START Given data

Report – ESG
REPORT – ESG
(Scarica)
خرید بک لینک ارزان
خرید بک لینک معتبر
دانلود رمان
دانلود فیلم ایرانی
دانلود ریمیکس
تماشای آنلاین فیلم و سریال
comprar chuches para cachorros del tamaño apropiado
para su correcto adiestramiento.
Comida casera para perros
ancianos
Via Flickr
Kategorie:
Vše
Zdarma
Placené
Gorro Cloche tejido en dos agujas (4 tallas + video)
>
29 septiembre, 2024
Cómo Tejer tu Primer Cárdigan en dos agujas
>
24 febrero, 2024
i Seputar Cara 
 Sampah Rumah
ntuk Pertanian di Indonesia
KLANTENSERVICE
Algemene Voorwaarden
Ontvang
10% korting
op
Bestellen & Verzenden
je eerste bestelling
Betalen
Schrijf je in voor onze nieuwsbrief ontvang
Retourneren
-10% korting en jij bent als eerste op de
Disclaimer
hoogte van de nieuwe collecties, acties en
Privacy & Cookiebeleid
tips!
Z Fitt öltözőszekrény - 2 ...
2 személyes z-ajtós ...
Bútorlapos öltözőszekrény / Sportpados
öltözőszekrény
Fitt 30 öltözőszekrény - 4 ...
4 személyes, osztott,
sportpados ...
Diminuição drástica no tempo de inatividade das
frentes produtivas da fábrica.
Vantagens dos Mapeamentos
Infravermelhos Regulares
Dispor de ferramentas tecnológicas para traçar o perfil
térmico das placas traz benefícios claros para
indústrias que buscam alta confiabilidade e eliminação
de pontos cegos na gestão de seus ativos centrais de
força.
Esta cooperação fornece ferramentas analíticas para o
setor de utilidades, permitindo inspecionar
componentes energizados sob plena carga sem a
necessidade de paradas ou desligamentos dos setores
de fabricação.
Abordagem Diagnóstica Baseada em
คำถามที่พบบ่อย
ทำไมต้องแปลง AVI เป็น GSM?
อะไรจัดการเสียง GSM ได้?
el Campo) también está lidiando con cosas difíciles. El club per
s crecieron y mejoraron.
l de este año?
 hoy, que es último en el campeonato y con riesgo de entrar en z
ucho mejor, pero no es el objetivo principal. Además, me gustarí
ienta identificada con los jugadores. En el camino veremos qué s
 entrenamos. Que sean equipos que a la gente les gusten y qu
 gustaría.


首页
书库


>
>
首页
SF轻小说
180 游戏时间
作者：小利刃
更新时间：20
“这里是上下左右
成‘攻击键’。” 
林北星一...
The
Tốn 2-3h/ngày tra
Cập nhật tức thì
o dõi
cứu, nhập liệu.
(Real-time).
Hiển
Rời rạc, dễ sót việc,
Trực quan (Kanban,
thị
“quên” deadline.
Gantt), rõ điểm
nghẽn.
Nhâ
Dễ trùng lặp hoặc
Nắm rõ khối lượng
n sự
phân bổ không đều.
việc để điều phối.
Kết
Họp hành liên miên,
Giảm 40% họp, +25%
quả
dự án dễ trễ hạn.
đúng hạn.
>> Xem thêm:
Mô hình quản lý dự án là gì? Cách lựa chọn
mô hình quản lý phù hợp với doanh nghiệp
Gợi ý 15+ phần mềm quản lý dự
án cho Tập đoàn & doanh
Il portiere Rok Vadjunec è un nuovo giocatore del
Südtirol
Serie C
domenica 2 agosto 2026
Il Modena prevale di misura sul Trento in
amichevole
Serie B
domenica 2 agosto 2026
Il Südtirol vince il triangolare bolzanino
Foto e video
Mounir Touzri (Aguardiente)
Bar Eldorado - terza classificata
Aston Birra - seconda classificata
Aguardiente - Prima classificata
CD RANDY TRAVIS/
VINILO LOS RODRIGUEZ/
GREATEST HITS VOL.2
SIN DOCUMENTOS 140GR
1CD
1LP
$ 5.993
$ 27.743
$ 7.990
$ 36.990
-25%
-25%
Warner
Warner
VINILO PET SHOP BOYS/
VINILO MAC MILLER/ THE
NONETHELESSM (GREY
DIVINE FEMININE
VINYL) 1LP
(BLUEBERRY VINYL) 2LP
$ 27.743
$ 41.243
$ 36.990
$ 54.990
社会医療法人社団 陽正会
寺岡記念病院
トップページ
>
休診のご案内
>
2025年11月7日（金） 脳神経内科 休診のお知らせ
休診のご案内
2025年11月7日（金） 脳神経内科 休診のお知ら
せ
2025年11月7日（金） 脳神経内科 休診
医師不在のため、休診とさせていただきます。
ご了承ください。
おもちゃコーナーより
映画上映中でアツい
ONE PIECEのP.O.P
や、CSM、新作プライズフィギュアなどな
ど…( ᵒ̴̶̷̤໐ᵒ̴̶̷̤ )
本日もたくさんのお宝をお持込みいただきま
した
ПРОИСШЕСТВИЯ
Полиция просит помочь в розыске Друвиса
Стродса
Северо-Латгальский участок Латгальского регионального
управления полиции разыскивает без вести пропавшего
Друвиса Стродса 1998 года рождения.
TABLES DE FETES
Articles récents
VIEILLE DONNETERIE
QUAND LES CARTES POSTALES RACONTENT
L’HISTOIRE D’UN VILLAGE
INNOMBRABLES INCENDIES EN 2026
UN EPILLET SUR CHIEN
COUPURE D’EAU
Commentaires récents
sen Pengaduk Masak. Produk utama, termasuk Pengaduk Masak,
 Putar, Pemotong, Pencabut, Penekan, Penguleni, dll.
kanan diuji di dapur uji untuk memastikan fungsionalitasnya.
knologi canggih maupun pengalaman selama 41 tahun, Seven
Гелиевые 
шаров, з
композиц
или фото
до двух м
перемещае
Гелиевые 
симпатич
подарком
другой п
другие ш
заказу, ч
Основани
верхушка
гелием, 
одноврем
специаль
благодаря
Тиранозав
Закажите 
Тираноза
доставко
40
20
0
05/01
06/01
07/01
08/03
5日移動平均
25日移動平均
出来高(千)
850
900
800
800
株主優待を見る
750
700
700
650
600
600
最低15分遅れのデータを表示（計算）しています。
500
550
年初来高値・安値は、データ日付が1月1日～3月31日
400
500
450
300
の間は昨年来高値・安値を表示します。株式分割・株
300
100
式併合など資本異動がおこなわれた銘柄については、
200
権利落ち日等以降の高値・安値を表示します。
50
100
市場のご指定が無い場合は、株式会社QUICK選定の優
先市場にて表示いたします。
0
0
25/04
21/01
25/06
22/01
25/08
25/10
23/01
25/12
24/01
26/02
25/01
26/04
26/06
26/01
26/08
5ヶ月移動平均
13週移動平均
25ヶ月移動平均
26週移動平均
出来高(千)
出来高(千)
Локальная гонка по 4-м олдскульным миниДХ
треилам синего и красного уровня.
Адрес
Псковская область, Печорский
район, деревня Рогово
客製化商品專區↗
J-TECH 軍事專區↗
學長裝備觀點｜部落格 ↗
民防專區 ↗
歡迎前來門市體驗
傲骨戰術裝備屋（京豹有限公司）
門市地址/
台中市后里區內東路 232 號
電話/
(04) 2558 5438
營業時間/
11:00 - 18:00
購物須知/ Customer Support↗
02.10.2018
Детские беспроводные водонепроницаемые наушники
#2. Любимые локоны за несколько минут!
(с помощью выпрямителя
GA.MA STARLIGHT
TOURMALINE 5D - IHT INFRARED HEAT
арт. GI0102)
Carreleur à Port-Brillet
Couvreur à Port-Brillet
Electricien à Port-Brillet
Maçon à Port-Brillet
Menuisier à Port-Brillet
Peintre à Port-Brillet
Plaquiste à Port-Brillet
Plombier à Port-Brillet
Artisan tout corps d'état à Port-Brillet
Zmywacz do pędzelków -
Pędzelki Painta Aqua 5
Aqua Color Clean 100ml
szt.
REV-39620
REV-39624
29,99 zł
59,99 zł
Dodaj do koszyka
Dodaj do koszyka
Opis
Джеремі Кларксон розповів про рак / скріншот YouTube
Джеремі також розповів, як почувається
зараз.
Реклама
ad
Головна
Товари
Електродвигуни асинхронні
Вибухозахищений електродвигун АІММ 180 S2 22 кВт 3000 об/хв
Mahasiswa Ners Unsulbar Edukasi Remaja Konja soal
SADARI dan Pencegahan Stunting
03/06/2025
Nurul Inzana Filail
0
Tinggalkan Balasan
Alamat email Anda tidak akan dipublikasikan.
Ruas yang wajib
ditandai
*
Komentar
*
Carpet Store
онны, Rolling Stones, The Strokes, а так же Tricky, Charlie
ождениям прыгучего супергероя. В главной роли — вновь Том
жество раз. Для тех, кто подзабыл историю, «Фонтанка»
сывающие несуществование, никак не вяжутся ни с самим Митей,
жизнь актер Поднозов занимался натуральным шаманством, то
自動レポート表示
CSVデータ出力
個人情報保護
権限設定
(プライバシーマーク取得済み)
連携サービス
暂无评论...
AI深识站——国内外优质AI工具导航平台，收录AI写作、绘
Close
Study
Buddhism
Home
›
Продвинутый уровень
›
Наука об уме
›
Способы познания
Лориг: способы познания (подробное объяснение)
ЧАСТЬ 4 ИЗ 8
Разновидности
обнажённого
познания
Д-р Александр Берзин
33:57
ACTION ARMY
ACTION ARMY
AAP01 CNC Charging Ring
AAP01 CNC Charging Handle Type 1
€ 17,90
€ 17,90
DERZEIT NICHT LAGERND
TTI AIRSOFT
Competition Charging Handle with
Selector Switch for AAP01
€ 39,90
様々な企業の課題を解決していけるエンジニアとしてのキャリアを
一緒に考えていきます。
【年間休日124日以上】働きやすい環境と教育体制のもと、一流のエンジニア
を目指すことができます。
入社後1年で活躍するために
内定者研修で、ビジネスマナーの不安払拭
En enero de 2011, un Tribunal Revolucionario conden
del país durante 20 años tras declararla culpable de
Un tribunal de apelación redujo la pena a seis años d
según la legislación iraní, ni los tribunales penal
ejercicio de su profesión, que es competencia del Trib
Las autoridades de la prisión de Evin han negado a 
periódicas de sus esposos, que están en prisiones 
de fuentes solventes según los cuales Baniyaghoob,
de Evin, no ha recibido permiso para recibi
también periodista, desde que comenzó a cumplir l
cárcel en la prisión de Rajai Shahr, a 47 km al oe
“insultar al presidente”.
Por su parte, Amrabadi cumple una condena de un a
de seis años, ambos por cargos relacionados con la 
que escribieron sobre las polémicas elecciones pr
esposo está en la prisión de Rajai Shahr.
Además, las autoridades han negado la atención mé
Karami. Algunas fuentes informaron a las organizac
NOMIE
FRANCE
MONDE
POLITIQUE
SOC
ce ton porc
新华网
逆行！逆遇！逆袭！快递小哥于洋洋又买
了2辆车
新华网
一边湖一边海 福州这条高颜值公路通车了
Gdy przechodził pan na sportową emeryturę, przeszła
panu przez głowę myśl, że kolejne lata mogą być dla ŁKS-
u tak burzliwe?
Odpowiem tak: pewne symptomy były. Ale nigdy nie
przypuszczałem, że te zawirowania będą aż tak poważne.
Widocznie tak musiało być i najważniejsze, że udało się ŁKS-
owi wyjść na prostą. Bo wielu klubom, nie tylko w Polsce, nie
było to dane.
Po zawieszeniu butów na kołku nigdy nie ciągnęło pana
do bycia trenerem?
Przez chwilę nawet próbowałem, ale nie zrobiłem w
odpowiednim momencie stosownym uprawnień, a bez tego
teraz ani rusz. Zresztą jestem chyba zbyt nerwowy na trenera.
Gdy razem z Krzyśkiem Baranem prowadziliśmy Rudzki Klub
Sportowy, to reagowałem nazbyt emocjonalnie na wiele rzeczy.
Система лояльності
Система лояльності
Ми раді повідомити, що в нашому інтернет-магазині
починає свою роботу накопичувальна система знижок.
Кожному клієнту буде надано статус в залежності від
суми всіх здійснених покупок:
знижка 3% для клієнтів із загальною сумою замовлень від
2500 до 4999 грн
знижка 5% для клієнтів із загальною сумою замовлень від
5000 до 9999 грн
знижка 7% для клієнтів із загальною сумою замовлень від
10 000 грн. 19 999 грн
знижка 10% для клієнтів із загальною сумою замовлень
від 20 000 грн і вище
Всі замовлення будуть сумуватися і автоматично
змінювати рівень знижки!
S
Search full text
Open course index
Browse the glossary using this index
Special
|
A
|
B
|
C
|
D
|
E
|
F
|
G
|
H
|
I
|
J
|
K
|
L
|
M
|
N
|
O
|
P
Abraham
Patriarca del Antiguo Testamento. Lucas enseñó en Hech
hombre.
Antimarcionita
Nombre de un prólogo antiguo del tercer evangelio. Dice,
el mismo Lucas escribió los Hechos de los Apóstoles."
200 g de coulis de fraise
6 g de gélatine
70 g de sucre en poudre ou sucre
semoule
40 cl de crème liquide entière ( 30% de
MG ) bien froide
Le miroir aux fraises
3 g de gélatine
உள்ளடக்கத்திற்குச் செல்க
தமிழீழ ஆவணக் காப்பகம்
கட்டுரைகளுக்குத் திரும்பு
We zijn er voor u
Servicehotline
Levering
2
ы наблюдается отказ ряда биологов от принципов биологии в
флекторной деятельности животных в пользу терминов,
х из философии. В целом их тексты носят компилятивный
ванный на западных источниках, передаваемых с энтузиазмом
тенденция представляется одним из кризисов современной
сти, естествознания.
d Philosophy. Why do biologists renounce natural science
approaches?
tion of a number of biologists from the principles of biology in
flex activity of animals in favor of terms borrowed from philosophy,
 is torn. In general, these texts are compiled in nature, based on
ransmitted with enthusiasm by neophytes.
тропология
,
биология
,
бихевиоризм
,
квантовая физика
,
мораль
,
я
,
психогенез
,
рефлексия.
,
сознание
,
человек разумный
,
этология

END Given data

=== Problem description ===
For every line of the data above that contains "biologists", copy that line.

=== Task output ===
d Philosophy. Why do biologists renounce natural science
tion of a number of biologists from the principles of biology in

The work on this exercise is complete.